DISTINCT ON
in PostgresEvery once in a while, I'll have a need to do a one-to-many join, but keep only a certain row in the "many" table. For instance, say we have a system to track inventory in retail stores:
CREATE TABLE store (
id SERIAL PRIMARY KEY,
name TEXT
);
CREATE TABLE inventory (
store_id INTEGER REFERENCES store,
quantity INTEGER,
item_name TEXT,
PRIMARY KEY (store_id, item_name)
);
INSERT INTO store(name) VALUES
('School Supplies R Us'),
('Grocery Mart');
INSERT INTO inventory VALUES
(1, 1, 'Backpack'),
(1, 12, 'Pencil'),
(1, 4, 'Pen'),
(2, 12, 'Egg'),
(2, 1, 'Flour (lb.)');
We can get the inventory for all stores easily enough.
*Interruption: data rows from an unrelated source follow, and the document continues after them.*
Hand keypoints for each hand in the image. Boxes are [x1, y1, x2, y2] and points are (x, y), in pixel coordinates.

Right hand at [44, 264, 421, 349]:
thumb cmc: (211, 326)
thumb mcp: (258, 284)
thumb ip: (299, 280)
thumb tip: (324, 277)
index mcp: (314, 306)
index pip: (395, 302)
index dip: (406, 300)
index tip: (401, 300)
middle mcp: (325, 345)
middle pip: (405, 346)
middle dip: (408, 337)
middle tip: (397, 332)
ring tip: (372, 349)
SELECT name, quantity, item_name
FROM inventory
JOIN store ON inventory.store_id = store.id;
name | quantity | item_name
----------------------+----------+-------------
School Supplies R Us | 1 | Backpack
School Supplies R Us | 12 | Pencil
School Supplies R Us | 4 | Pen
Grocery Mart | 12 | Egg
Grocery Mart | 1 | Flour (lb.)
But what if we only want to get the item with highest quantity from each store? Fortunately, Postgres has a syntax that makes this easy.
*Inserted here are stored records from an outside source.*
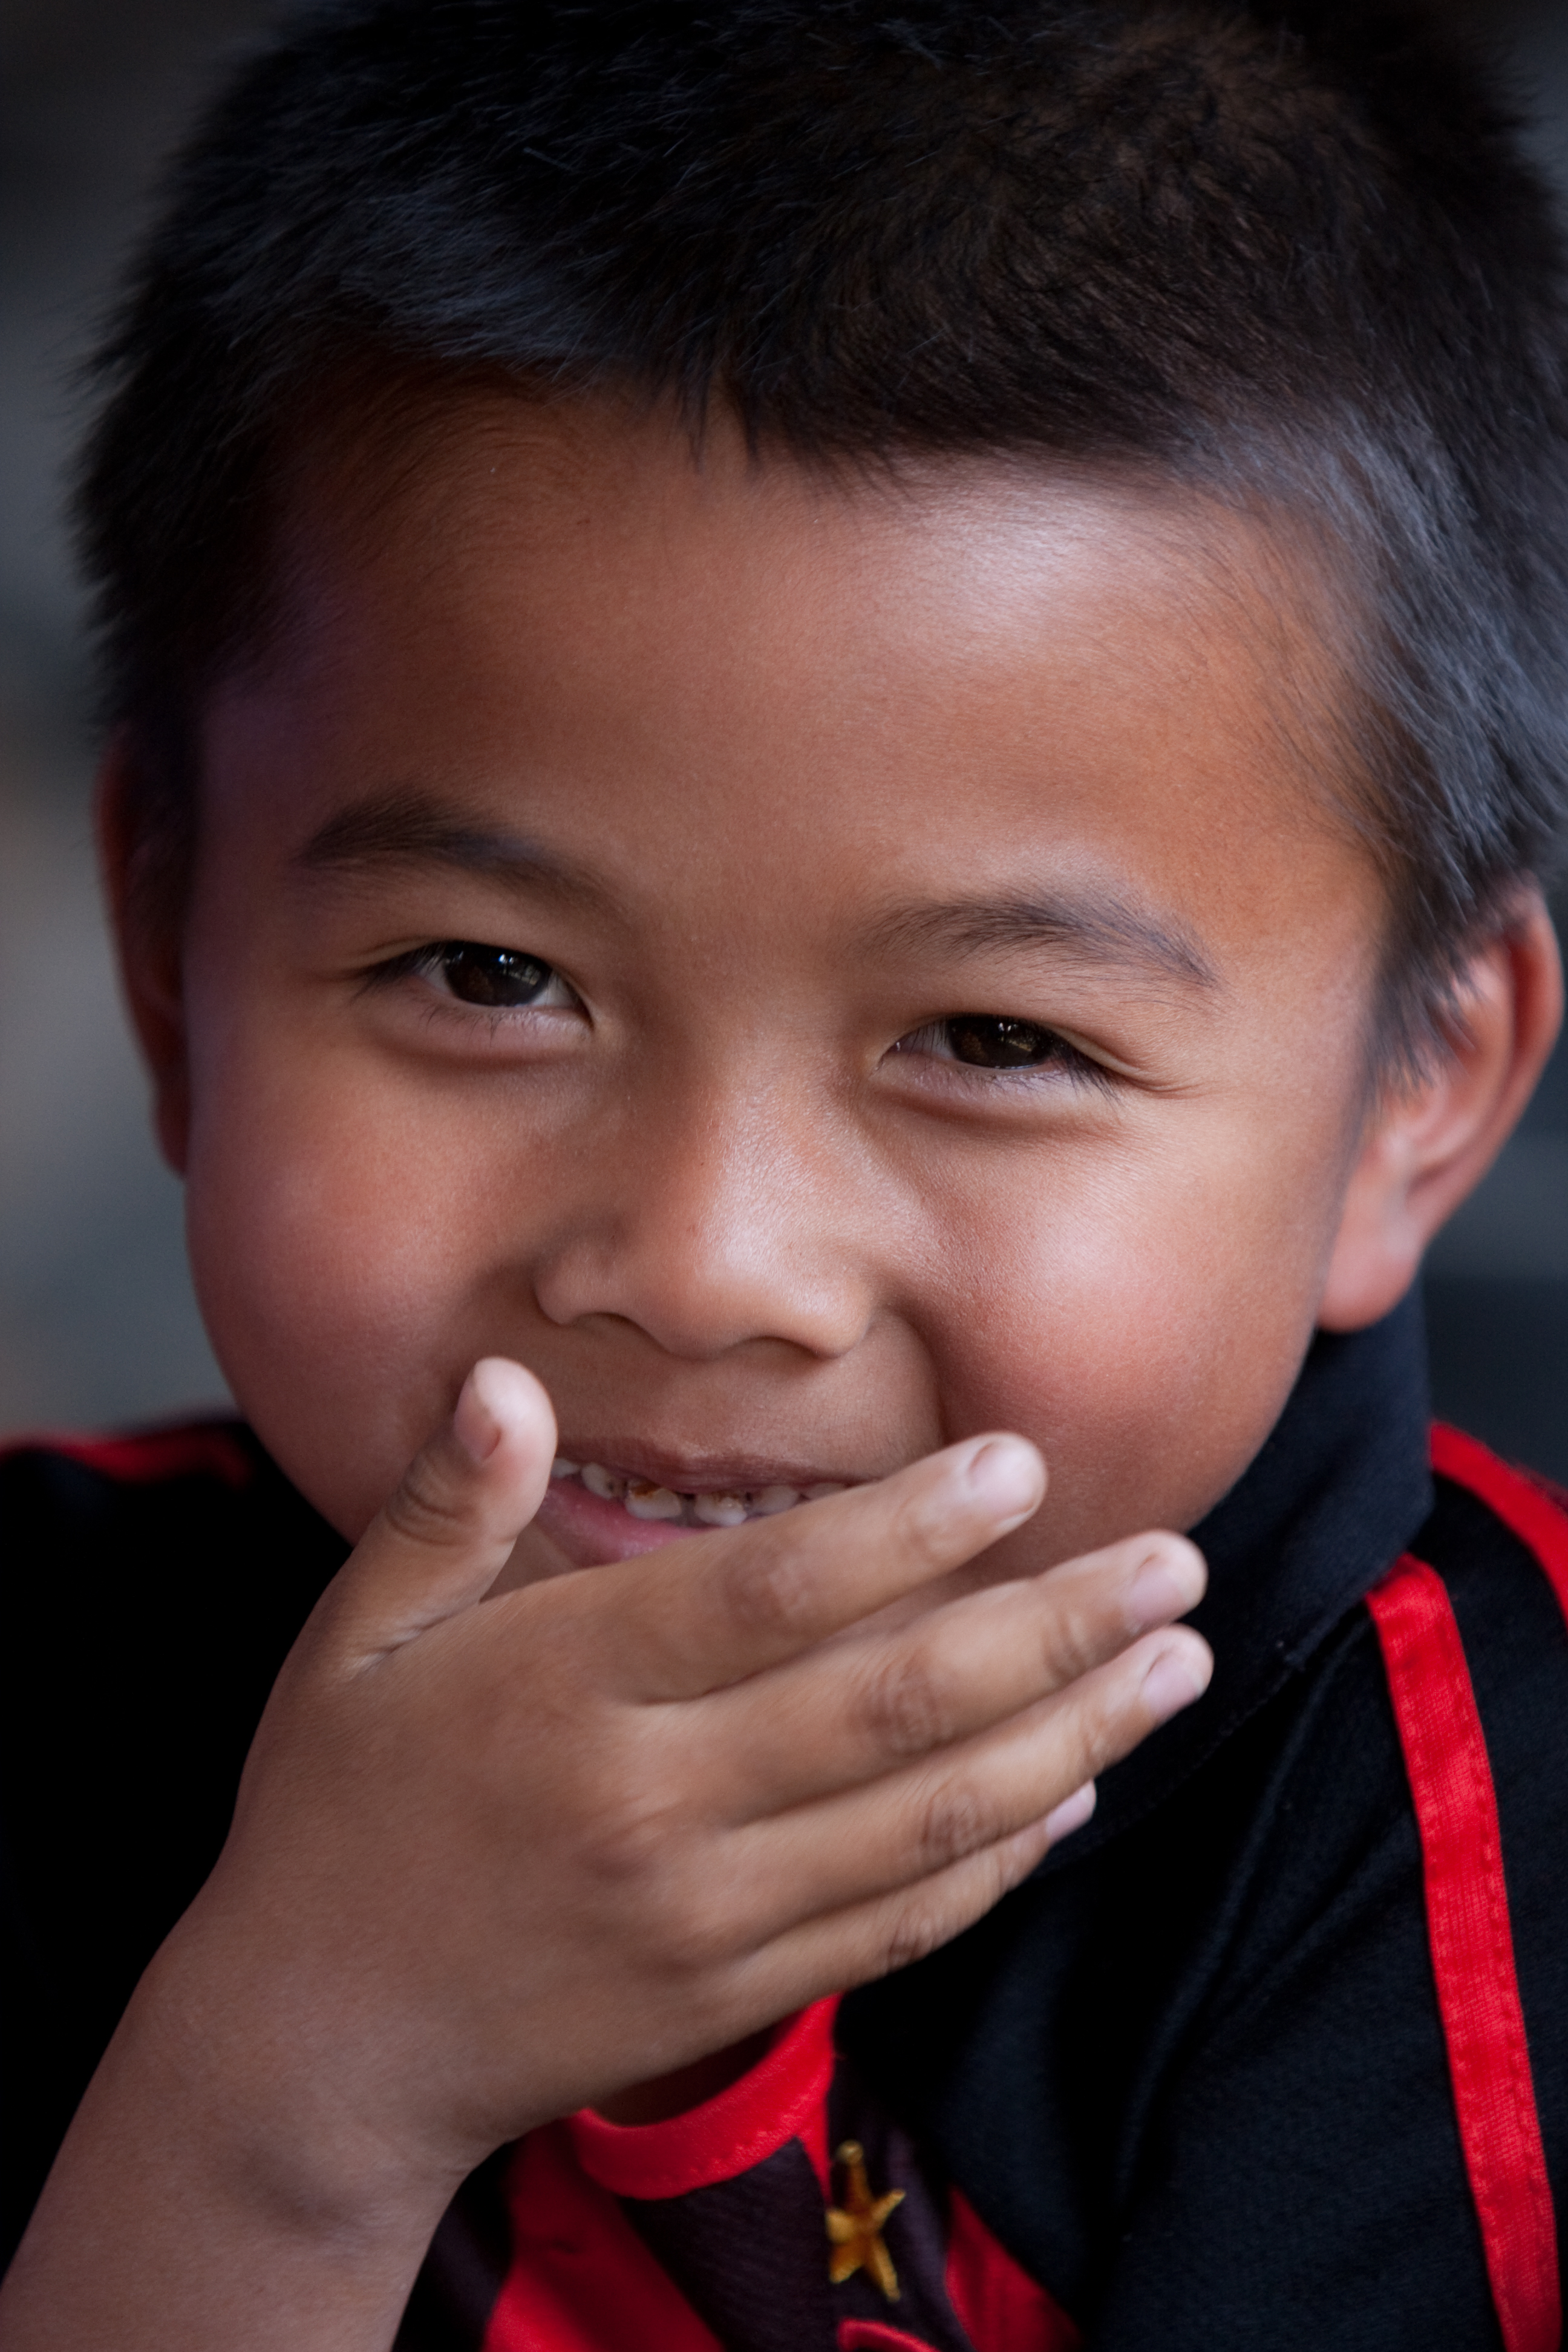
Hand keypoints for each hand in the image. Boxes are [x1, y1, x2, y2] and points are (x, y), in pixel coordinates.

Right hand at [2, 1359, 1208, 2348]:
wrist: (317, 2050)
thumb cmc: (338, 1813)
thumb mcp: (351, 1640)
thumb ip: (442, 1507)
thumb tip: (503, 1380)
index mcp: (564, 1691)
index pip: (772, 1595)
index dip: (909, 1528)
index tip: (1021, 1467)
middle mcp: (652, 1804)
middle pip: (895, 1707)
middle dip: (1054, 1629)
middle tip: (1174, 1566)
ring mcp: (705, 1915)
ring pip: (928, 1820)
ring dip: (1073, 1736)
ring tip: (1177, 1664)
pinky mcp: (733, 1993)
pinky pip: (899, 1922)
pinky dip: (1004, 1859)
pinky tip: (1080, 1790)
SELECT DISTINCT ON(store_id) name, quantity, item_name
FROM inventory
JOIN store ON inventory.store_id = store.id
ORDER BY store_id, quantity DESC;
name | quantity | item_name
----------------------+----------+-----------
School Supplies R Us | 12 | Pencil
Grocery Mart | 12 | Egg
What does DISTINCT ON
do? Well, it selects the first row out of the set of rows whose values match for the given
columns. The first row is arbitrary unless we pass along an ORDER BY
statement. Note that we have to include the
columns from the ON()
clause in our ORDER BY
. If we don't, we get a helpful error message:
SELECT DISTINCT ON (store_id) name, quantity, item_name
FROM inventory
JOIN store ON inventory.store_id = store.id
ORDER BY quantity DESC;
ERROR: SELECT DISTINCT ON expressions must match initial ORDER BY expressions
LINE 1: SELECT DISTINCT ON (store_id) name, quantity, item_name
^
If you run into a situation wherein you need to choose a specific row in a group based on some rules, try using
DISTINCT ON
. For more detail, check out the Postgres documentation.